TASK BRIEF => From the line containing "deemed as data of public interest." down to the last line of the data, output each line word for word and include nothing else.

DATA EXTRACT below:

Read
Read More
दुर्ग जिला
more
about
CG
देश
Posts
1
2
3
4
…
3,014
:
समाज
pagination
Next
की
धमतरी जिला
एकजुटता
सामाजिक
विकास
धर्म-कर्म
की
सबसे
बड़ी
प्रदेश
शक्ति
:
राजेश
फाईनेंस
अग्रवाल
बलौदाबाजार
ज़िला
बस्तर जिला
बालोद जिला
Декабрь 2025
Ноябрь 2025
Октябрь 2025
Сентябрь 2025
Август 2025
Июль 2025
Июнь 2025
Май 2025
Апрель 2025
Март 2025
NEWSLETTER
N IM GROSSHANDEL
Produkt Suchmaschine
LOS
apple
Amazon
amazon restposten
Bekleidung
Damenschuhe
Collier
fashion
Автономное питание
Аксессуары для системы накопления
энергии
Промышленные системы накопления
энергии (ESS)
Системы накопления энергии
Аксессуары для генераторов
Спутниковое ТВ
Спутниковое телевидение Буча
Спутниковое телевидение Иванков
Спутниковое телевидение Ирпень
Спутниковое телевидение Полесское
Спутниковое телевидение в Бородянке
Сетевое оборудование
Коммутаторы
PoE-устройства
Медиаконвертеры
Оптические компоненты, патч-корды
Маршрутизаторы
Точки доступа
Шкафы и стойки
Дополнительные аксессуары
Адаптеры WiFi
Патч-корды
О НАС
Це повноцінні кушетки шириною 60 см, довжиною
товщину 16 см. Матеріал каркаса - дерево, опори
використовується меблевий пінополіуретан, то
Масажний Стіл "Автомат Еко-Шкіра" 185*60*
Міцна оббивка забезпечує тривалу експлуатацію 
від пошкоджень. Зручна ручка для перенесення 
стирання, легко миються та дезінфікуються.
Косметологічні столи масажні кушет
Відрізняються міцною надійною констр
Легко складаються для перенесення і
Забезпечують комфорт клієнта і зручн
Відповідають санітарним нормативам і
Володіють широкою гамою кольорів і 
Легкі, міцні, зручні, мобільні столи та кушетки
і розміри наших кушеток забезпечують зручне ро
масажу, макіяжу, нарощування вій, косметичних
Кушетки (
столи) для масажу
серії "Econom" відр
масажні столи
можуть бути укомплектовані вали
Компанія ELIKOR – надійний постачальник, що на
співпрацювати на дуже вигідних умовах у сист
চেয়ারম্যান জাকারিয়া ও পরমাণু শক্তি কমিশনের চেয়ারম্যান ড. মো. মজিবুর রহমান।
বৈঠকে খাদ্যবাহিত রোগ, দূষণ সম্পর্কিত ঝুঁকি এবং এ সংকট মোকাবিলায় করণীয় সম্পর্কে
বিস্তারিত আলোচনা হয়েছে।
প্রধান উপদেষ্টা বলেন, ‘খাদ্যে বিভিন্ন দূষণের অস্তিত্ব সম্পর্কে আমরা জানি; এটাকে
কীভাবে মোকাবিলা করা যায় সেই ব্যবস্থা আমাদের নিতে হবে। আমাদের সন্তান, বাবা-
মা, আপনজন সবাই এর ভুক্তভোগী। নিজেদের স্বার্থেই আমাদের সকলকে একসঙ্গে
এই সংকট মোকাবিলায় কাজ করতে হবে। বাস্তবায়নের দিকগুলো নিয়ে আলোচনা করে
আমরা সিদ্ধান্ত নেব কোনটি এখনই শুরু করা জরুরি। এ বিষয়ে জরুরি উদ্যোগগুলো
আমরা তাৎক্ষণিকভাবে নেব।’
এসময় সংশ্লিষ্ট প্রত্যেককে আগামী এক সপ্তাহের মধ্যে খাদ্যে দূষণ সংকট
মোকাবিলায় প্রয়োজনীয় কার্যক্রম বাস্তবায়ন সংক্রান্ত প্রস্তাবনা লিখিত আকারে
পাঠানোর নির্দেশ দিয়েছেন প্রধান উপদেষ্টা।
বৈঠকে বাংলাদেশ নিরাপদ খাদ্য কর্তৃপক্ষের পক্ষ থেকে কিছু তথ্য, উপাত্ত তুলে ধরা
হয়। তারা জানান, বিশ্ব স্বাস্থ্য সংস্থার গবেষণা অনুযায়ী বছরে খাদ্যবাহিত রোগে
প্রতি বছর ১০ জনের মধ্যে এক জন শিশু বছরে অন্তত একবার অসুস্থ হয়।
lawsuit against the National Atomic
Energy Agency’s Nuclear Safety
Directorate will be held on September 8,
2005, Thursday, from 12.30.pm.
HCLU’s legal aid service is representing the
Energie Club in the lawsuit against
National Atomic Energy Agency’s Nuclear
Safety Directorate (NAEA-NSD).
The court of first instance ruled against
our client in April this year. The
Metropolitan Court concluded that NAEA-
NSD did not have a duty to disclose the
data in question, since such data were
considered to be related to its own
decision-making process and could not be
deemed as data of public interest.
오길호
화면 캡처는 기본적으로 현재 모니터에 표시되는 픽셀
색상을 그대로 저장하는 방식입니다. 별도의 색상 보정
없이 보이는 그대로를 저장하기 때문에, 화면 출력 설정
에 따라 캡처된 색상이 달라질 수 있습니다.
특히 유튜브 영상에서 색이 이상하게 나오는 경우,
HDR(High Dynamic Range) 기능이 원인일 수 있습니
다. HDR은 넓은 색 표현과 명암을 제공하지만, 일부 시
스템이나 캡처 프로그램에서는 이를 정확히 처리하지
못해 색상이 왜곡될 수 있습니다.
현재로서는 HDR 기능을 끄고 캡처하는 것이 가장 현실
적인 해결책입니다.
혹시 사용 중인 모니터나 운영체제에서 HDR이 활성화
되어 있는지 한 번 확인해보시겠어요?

End of DATA EXTRACT.

COMPLETED TASK =>
deemed as data of public interest.
오길호
화면 캡처는 기본적으로 현재 모니터에 표시되는 픽셀
색상을 그대로 저장하는 방식입니다. 별도의 색상 보정
없이 보이는 그대로를 저장하기 때문에, 화면 출력 설정
에 따라 캡처된 색상이 달라질 수 있습니다.
특히 유튜브 영상에서 색이 이상하게 나오는 경우,
HDR(High Dynamic Range) 기능이 원인일 수 있습니
다. HDR은 넓은 색 표현과 명암을 제공하지만, 일부 시
스템이나 캡처 프로그램에서는 이를 정확히 처리하지
못해 색상이 왜곡될 수 있습니다.
현재로서는 HDR 기능을 끄고 캡처하는 것이 가장 현실
적인 해결책입니다.
혹시 사용 중인 모니터나 운영체제에서 HDR이 활성화
되어 있는지 한 번 확인해보시겠어요?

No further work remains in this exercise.